- **Trecho citado**:
---+---

O cinismo, no sentido grego, influenciou muitas manifestações culturais no mundo ocidental:
a)Posteridades religiosas: ASCETISMO CRISTÃO
A opção pelos pobres, a preocupação moral de comportamento, o despojamento material marcaram os primeiros cristãos. Nesta época, não havia ainda a marca do "reino de Deus" ou a visão escatológica do fim do mundo. Cristo peregrino andava pela zona rural da Galileia com túnica, descalço, sem qualquer cajado, sem dinheiro ou mochila para carregar mantimentos. Influenciou as ordens religiosas mendicantes ou não como os franciscanos, os beneditinos, etc. Os dominicanos ("canes domini") eram conhecidos pela expressão: "cães do senhor".
Os estoicos ("estoicismo") foram os herdeiros do cinismo e, usando a razão, retiraram os excessos irracionais deste pensamento filosófico: a autofagia, o incesto, atos agressivos como urinar nas ruas, defecar, etc. Epíteto foi um dos mais contribuiu para a popularização do cinismo no império romano. O cristianismo primitivo absorveu tudo isto, porque os cristãos se lembravam de Jesus, usando parábolas, aforismos, relatos orais, metáforas ligadas à natureza, com a intenção de construção de "nova vida" como faziam os cínicos. Os pagãos pensavam num cuidar de si e alcançar a felicidade; os cristãos acreditavam numa outra ética de viver em oposição à visão farisaica de muitos judeus. "Ide;eis que vos envio como cordeiros entre lobos. Não leveis bolsa, nem mochila, nem calçado e a ninguém saudeis pelo caminho...Permanecei na mesma casa, comei e bebei do que eles tiverem...Não andeis de casa em casa." (Lucas, 10, 3-7).
Neste fio discursivo, é impossível não imaginar como o interdiscurso funciona como uma força motriz, pois, ao se analisar o que é dito nas reuniões de pauta, nas oficinas de textos ou mesmo na leitura do jornal "Aurora da Rua", percebe-se que, no discurso lido existem ressonâncias ou reverberações de outros discursos do passado. Sente-se a presença da "Teologia da Libertação", lançada na América Latina por Gustavo Gutiérrez, como uma resposta aos anseios de libertação das classes oprimidas, das comunidades eclesiais de base de onde nasceram muitos movimentos sociais na defesa de direitos fundamentais, a exemplo, de moradia, de material reciclável, etc. Atualmente, a figura do Papa Francisco vem resgatando este antigo despojamento material, esta opção pelos pobres, criticando a ostentação de bispos, a suntuosidade das igrejas. Recentemente, mandou construir banheiros, na Praça São Pedro, no Vaticano, para os moradores de rua.

---+---

- **O que fazer**: Resuma em duas frases o trecho sobre a influência do cinismo. Baseie-se apenas no trecho.

Registros de dados:

---+---

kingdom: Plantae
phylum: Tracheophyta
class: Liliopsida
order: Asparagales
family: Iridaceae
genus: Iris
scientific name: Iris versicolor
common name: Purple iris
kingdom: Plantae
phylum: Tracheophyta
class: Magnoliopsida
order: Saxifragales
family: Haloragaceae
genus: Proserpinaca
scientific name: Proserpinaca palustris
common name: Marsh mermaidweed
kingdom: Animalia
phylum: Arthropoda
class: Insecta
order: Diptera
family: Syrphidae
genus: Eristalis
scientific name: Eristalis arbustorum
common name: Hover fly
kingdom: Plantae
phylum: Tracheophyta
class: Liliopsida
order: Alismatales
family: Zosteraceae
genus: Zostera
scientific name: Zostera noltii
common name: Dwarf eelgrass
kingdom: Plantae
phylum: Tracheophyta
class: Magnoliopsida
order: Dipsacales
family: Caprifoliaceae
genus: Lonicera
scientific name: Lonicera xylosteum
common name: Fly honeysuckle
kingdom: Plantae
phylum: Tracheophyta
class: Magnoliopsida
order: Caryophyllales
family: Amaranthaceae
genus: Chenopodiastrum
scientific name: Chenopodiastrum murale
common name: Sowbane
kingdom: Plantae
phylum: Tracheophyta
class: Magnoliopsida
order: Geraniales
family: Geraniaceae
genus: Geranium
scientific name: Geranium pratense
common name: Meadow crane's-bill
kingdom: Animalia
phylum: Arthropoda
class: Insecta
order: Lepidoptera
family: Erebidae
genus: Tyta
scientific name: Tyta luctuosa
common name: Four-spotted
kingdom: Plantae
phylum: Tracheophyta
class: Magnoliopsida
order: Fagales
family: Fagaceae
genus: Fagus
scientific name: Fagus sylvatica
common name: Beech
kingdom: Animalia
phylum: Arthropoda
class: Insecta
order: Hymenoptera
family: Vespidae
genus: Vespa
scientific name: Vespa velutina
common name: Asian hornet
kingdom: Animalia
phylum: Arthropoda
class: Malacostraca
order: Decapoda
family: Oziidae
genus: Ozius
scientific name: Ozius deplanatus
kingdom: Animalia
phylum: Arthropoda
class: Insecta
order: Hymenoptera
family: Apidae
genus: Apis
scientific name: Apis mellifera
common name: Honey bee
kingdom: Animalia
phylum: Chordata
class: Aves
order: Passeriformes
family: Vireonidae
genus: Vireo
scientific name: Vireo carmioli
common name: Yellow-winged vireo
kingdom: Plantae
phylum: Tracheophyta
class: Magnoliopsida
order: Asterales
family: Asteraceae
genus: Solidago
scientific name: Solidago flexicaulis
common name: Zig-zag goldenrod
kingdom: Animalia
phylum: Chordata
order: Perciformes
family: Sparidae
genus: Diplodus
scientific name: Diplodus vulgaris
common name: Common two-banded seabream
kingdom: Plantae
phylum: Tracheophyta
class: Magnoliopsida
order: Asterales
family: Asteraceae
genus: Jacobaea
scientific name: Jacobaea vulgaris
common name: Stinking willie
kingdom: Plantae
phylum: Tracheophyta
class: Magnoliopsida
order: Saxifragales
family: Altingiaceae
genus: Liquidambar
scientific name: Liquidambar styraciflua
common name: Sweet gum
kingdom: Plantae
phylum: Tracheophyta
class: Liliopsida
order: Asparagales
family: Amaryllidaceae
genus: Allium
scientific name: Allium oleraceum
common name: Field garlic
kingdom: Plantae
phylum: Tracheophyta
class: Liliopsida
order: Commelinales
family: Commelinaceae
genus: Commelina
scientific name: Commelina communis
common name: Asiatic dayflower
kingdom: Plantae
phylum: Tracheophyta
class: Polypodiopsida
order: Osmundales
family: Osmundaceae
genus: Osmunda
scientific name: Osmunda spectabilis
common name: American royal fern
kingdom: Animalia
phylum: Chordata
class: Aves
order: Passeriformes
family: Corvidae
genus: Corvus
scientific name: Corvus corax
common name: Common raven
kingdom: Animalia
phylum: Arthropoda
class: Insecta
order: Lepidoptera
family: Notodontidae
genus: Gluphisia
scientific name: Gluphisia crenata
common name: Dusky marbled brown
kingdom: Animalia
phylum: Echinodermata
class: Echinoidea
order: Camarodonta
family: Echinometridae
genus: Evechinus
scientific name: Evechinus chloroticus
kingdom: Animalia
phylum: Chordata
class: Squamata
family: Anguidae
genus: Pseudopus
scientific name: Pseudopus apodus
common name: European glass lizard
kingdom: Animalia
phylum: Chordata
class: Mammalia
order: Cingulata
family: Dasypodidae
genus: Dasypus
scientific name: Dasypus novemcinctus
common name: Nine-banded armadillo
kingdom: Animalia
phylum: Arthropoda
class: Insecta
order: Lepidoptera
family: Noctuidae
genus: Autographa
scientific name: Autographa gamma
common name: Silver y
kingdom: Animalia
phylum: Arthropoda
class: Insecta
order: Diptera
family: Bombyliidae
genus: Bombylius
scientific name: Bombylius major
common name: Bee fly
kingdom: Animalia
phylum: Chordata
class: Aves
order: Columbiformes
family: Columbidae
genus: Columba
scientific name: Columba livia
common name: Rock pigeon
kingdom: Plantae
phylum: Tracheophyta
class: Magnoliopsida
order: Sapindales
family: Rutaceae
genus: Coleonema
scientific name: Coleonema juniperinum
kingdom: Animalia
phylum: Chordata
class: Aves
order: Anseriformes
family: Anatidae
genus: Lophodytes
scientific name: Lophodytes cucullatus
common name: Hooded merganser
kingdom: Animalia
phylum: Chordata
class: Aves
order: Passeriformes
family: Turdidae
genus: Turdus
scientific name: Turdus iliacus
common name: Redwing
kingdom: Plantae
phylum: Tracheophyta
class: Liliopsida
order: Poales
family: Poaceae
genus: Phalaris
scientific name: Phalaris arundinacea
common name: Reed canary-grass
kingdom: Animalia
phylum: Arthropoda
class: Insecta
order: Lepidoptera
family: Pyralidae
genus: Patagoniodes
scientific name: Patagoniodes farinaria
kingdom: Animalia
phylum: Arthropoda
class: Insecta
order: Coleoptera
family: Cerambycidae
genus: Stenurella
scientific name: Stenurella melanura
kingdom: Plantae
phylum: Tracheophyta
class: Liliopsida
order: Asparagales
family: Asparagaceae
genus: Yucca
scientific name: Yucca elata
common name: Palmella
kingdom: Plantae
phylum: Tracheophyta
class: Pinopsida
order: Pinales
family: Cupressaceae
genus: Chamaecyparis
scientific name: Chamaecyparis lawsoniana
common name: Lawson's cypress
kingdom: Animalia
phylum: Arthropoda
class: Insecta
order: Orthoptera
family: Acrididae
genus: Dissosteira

---+---

- **Resposta completa**: O cinismo grego marcou o mundo ocidental, como se vê no despojamento material e na opção pelos pobres dos primeiros cristãos, e o cristianismo primitivo absorveu o legado dos estoicos, herdeiros do cinismo que retiraram dele os excessos irracionais. No discurso do jornal "Aurora da Rua" ressoa a Teologia da Libertação, e hoje o Papa Francisco resgata esse despojamento e essa opção pelos pobres, criticando a ostentação de bispos e mandando construir banheiros para moradores de rua na Praça São Pedro.